Activity.
Work out the number of lines in the listing below that include "none", and answer with it alone.

Exercise data.
________
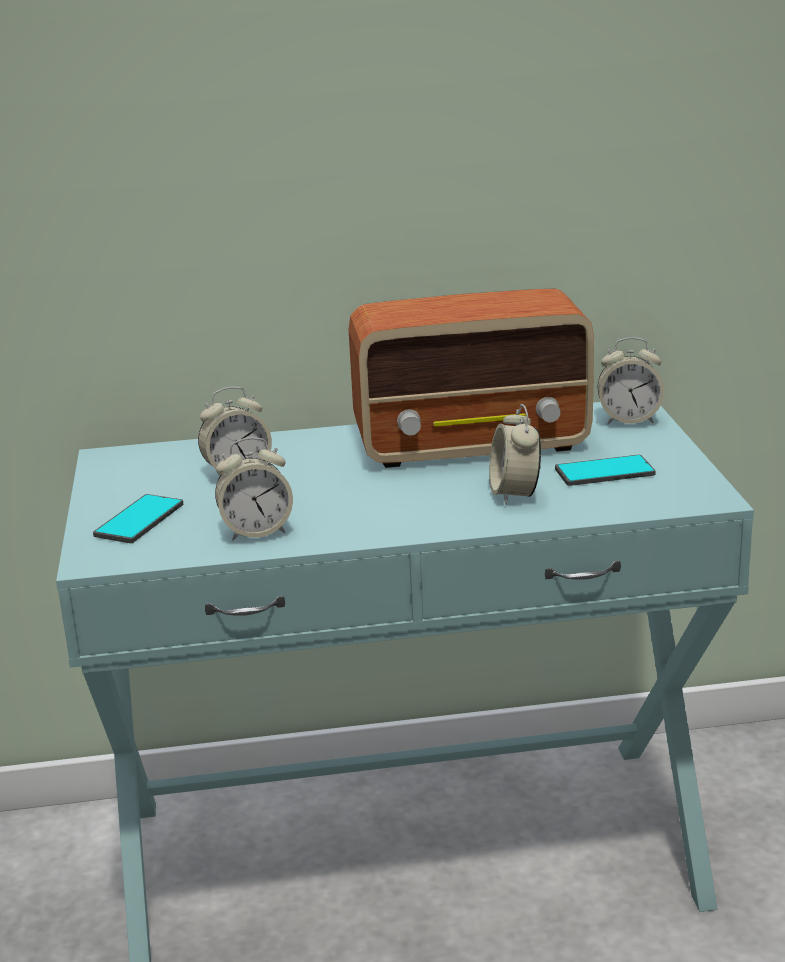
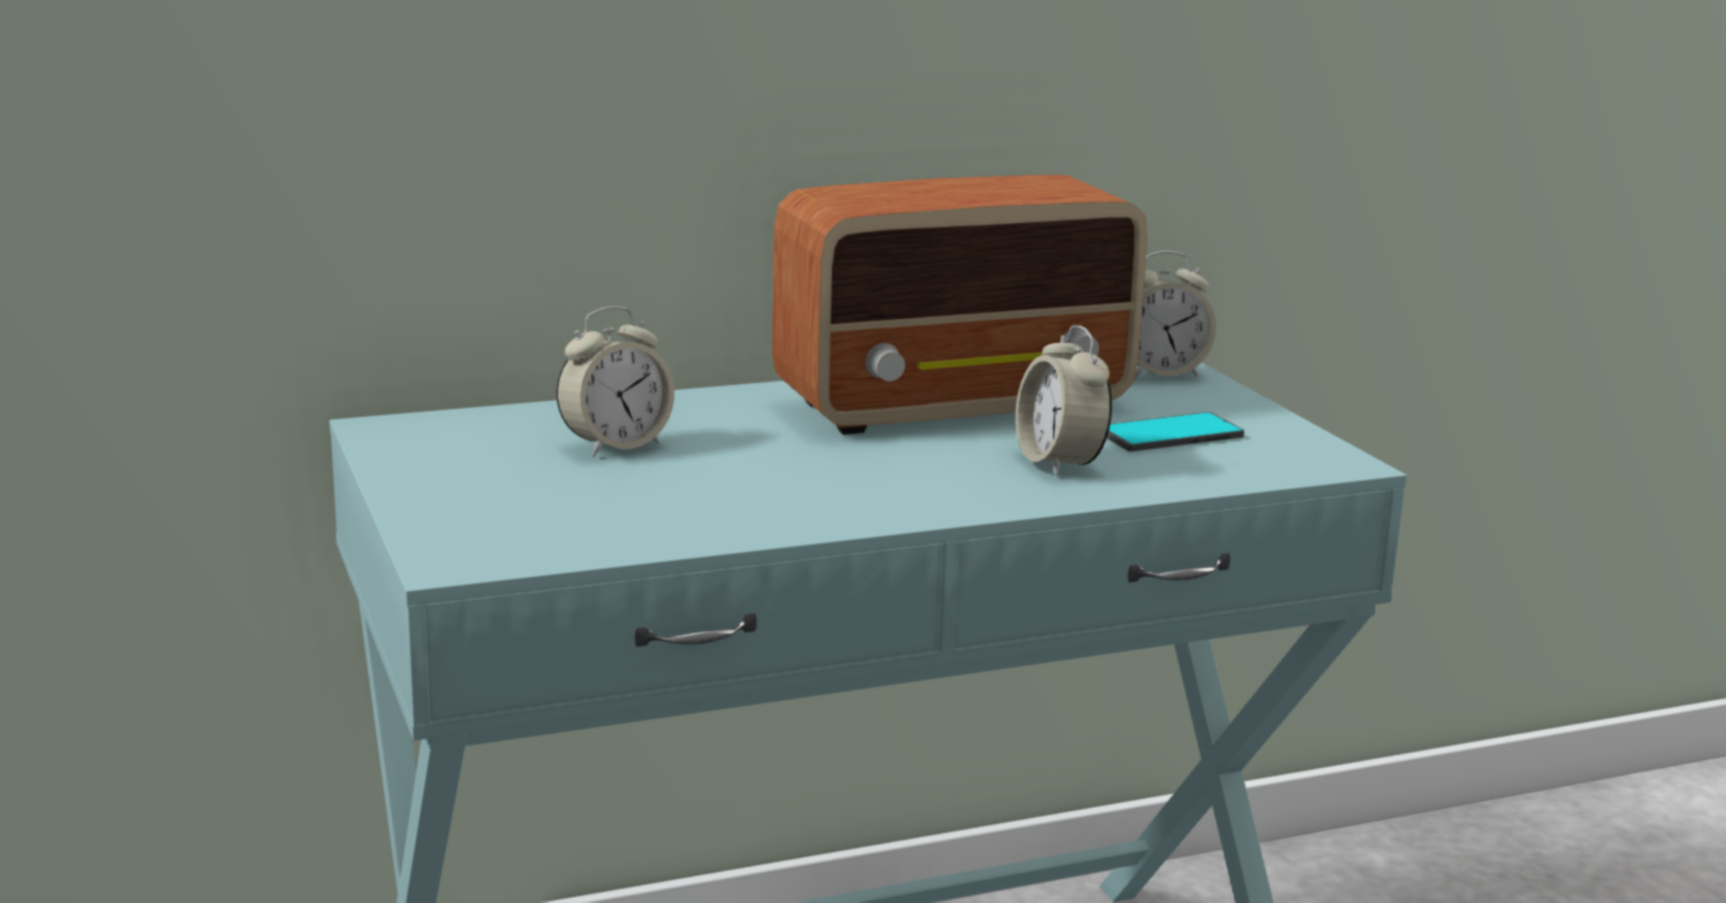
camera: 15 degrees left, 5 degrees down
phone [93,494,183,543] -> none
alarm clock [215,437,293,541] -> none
________
Solution below.
2